As it the patients needed one more thing to worry about! Hospitals in the UK seem to have a special affinity for Windows XP, as it is found that 9 out of 10 PCs in hospitals are powered by the old OS.
April 8, 2014 is the date when Windows XP reached end of support, with Microsoft urging everyone to either upgrade to Windows 7 or 8.1 — Windows 10 now, as the security risks are higher for users of the old operating systems.
However, for Windows XP they are lethal because of the lack of updates and security patches.
Of course, not all organizations across the globe had enough resource for a large-scale migration then, but even today, some continue to run Windows XP and run it without a target date for the upgrade to a newer version of Windows.
As software firm Citrix found, following a Freedom of Information request sent to the NHS, 9 out of every 10 systems used by NHS trusts in the United Kingdom are running Windows XP.
According to the statement:
“In April 2014, the Department of Health and the Cabinet Office wrote to all NHS trusts stressing the urgent need for them to move away from Windows XP, and offering transition funding. The National Data Guardian, Dame Fiona Caldicott, has made clear the need for health and care organizations to remove unsupported operating systems.”
Citrix submitted FOI requests to 63 NHS Trusts and 42 of them have already responded.
More than half of these admitted that they did not know when their computers are supposed to be upgraded to a newer operating system. 14% of the respondents reveled systems would switch to a supported version of Windows by the end of the year, while 29% claimed 2017 as the target.

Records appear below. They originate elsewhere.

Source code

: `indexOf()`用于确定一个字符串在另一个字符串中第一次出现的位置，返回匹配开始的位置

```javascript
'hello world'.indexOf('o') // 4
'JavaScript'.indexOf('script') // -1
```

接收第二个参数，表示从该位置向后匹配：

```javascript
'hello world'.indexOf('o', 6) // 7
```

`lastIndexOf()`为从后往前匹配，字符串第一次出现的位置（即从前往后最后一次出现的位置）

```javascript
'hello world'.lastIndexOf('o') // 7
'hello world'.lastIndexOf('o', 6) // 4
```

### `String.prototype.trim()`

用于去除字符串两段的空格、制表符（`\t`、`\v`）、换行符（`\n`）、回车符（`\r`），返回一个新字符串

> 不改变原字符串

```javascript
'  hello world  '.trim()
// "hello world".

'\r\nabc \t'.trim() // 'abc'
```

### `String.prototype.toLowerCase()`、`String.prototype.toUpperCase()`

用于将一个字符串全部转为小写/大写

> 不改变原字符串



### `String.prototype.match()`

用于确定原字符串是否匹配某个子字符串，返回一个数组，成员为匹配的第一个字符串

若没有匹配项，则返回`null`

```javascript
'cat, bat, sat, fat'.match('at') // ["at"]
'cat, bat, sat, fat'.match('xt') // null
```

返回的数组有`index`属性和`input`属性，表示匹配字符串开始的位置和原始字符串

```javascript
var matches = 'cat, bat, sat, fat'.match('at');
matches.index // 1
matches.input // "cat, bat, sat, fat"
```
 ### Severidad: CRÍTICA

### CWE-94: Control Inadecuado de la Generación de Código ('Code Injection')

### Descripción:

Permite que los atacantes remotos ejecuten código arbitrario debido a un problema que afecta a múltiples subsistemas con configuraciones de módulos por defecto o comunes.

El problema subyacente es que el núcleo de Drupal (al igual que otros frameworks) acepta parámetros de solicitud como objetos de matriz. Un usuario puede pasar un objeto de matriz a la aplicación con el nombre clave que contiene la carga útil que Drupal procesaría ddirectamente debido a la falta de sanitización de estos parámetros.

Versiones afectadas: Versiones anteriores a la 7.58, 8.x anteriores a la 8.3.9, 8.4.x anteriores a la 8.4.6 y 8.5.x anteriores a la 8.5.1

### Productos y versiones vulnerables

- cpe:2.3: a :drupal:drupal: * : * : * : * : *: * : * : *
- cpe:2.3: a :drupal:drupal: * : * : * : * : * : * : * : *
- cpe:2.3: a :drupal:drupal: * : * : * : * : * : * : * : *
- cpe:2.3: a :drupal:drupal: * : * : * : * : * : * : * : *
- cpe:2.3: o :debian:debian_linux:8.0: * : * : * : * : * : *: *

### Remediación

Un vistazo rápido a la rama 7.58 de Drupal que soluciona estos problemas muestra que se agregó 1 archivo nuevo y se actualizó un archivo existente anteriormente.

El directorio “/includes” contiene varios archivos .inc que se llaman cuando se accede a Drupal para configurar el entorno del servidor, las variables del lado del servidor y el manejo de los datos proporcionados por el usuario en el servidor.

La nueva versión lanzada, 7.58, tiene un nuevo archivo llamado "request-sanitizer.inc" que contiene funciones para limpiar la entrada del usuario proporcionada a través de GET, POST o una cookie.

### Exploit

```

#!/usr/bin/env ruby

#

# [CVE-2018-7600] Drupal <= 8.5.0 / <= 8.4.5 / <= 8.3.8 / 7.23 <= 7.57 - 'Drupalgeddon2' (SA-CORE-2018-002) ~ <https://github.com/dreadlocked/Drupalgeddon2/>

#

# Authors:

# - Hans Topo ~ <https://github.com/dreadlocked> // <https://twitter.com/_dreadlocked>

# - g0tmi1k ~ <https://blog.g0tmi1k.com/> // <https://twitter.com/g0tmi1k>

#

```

So at least, there is some movement here.
The Department of Health said earlier this year that it was working with NHS Trusts to upgrade to supported versions of Windows, but it certainly appears nothing has changed since then.
Most computers continue to be powered by an unsupported operating system that could expose data of not just these hospitals but also the patients to security risks.
Windows XP is, after all, 15 years old now.